- _Extrinsic camera parameter data_
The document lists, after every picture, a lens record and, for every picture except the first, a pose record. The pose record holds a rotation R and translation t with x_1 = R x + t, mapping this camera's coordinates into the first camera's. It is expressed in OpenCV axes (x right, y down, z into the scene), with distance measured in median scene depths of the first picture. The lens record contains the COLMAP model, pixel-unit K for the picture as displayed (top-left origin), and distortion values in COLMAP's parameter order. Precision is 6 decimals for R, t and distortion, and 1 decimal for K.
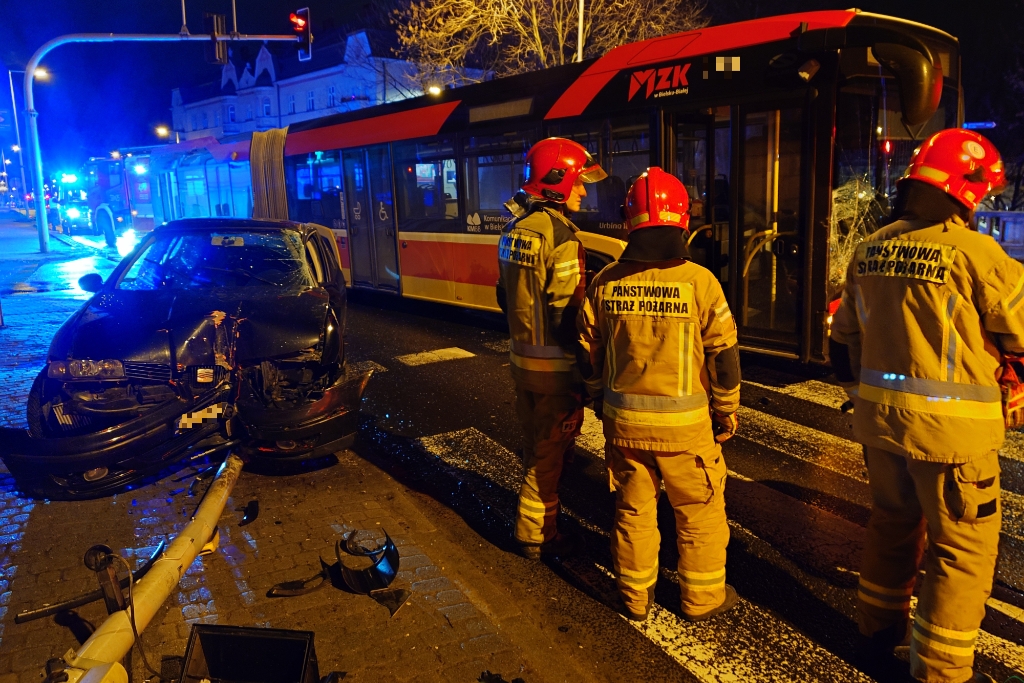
lens RADIAL K [[714.7, 0, 510.4], [0, 714.7, 317.8], [0, 0, 1]] dist [0.004499, -0.012017]
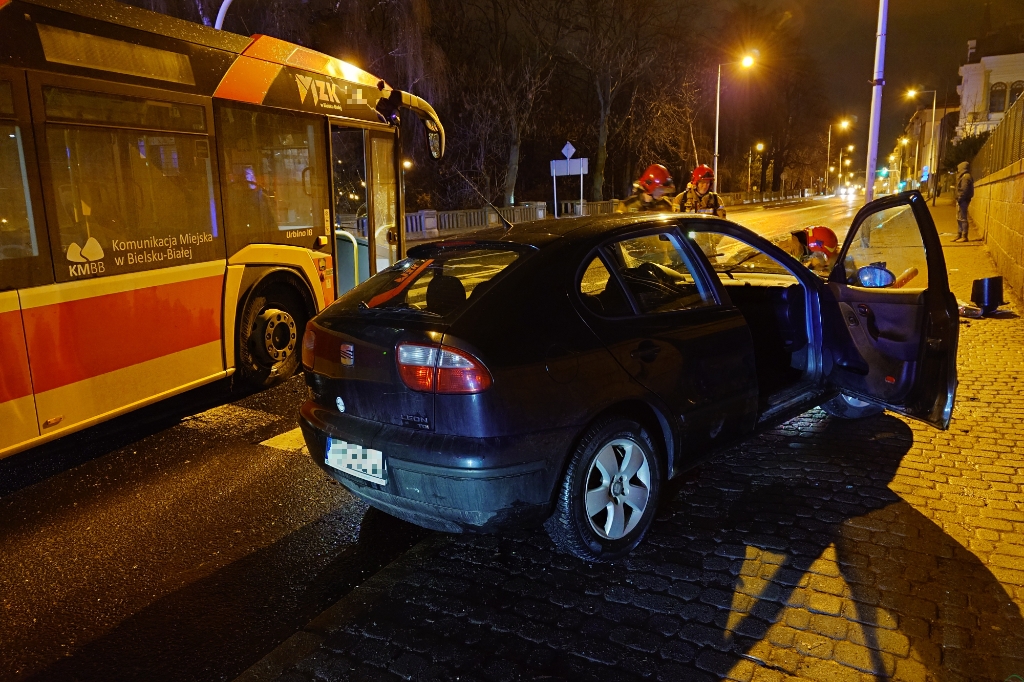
lens RADIAL K [[714.7, 0, 510.2], [0, 714.7, 337.0], [0, 0, 1]] dist [0.004499, -0.012017]
pose [[-0.495350, -0.134779, 0.858174, -0.505293], [0.192682, 0.946236, 0.259828, -0.118698], [-0.847055, 0.294061, -0.442749, 0.760924]]
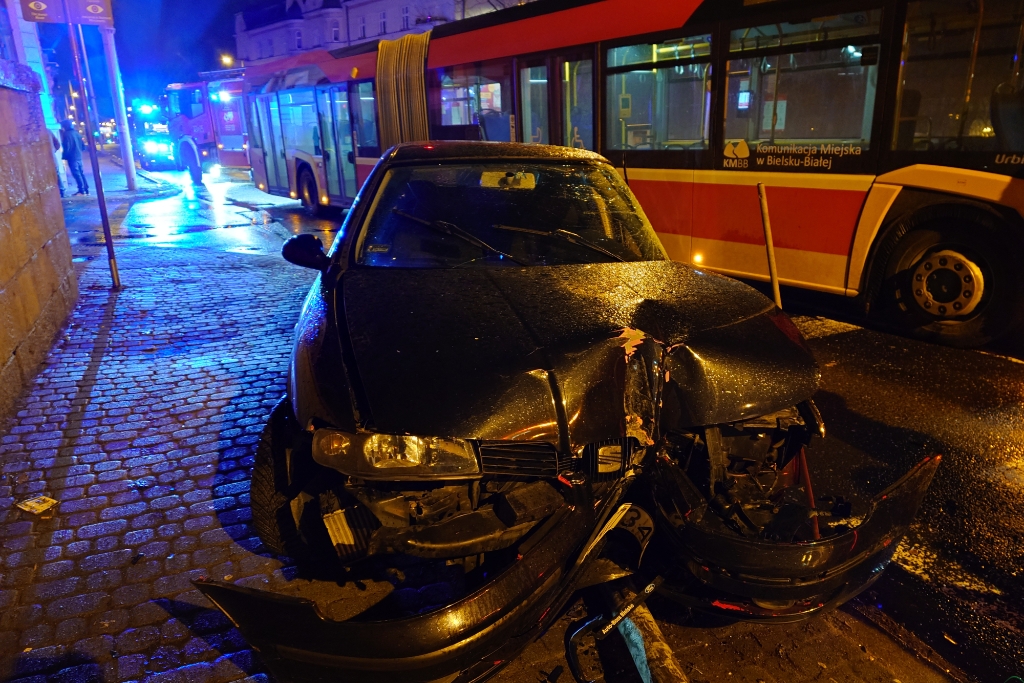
lens RADIAL K [[714.7, 0, 512.4], [0, 714.7, 368.2], [0, 0, 1]] dist [0.004499, -0.012017]
pose [[0.996696, 0.026434, -0.076797, -0.165818], [-0.014591, 0.988447, 0.150866, -0.020188], [0.079898, -0.149247, 0.985567, 0.186321]]
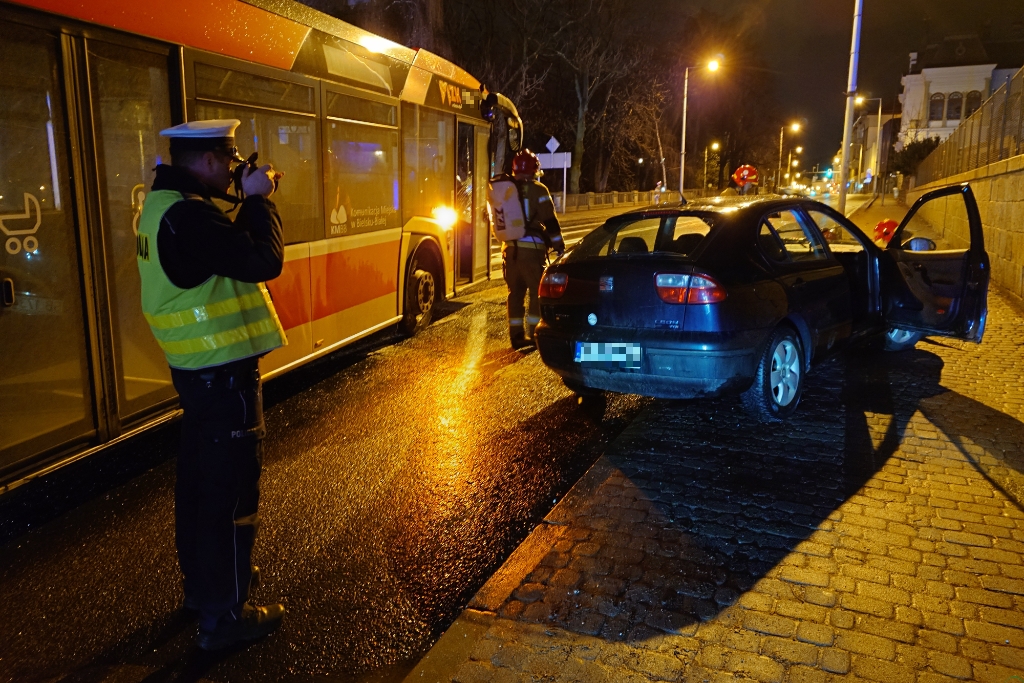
lens RADIAL K [[714.7, 0, 516.5], [0, 714.7, 316.3], [0, 0, 1]] dist [0.004499, -0.012017]
pose [[-0.555380, -0.126695, 0.821889, -0.550961], [0.162618, 0.952700, 0.256747, -0.149101], [-0.815542, 0.276246, -0.508508, 0.951180]]
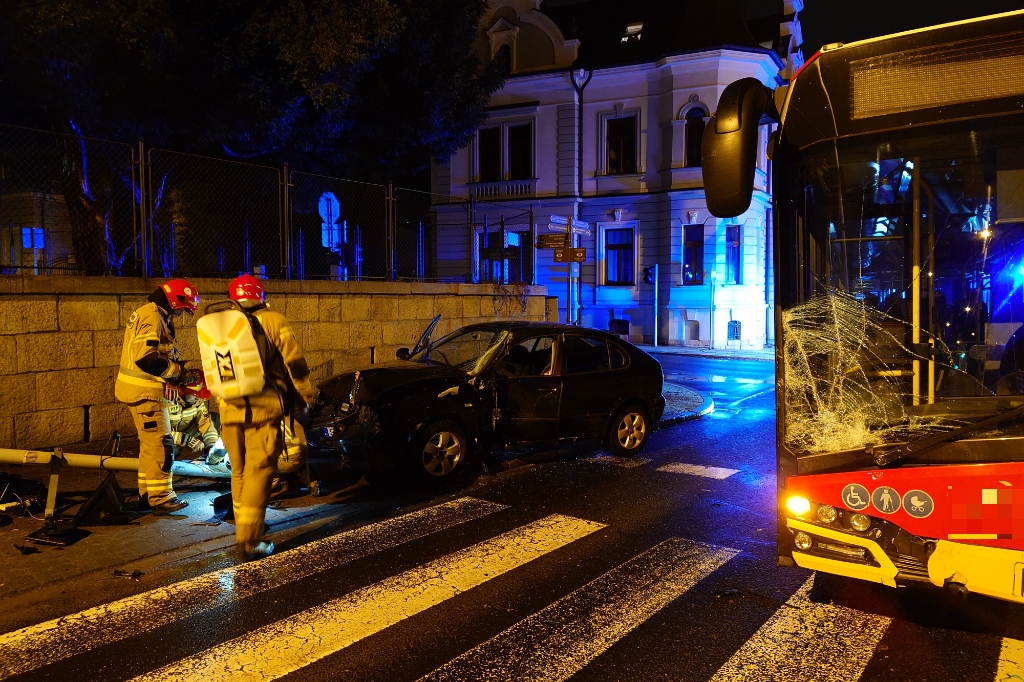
lens RADIAL K [[714.7, 0, 513.7], [0, 714.7, 334.5], [0, 0, 1]] dist [0.004499, -0.012017]
pose [[0.384207, 0.051132, -0.921830, 0.472302], [-0.172429, 0.984871, -0.017238, -0.047396], [0.907002, 0.165573, 0.387211, 0.241223]]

- _Assigned task_
Output all the data, exactly, without images.

- _Exercise response_
The document lists, after every picture, a lens record and, for every picture except the first, a pose record. The pose record holds a rotation R and translation t with x_1 = R x + t, mapping this camera's coordinates into the first camera's. It is expressed in OpenCV axes (x right, y down, z into the scene), with distance measured in median scene depths of the first picture. The lens record contains the COLMAP model, pixel-unit K for the picture as displayed (top-left origin), and distortion values in COLMAP's parameter order. Precision is 6 decimals for R, t and distortion, and 1 decimal for K.
lens RADIAL K [[714.7, 0, 510.4], [0, 714.7, 317.8], [0, 0, 1]] dist [0.004499, -0.012017]
lens RADIAL K [[714.7, 0, 510.2], [0, 714.7, 337.0], [0, 0, 1]] dist [0.004499, -0.012017]
pose [[-0.495350, -0.134779, 0.858174, -0.505293], [0.192682, 0.946236, 0.259828, -0.118698], [-0.847055, 0.294061, -0.442749, 0.760924]]
lens RADIAL K [[714.7, 0, 512.4], [0, 714.7, 368.2], [0, 0, 1]] dist [0.004499, -0.012017]
pose [[0.996696, 0.026434, -0.076797, -0.165818], [-0.014591, 0.988447, 0.150866, -0.020188], [0.079898, -0.149247, 0.985567, 0.186321]]
lens RADIAL K [[714.7, 0, 516.5], [0, 714.7, 316.3], [0, 0, 1]] dist [0.004499, -0.012017]
pose [[-0.555380, -0.126695, 0.821889, -0.550961], [0.162618, 0.952700, 0.256747, -0.149101], [-0.815542, 0.276246, -0.508508, 0.951180]]
lens RADIAL K [[714.7, 0, 513.7], [0, 714.7, 334.5], [0, 0, 1]] dist [0.004499, -0.012017]
pose [[0.384207, 0.051132, -0.921830, 0.472302], [-0.172429, 0.984871, -0.017238, -0.047396], [0.907002, 0.165573, 0.387211, 0.241223]]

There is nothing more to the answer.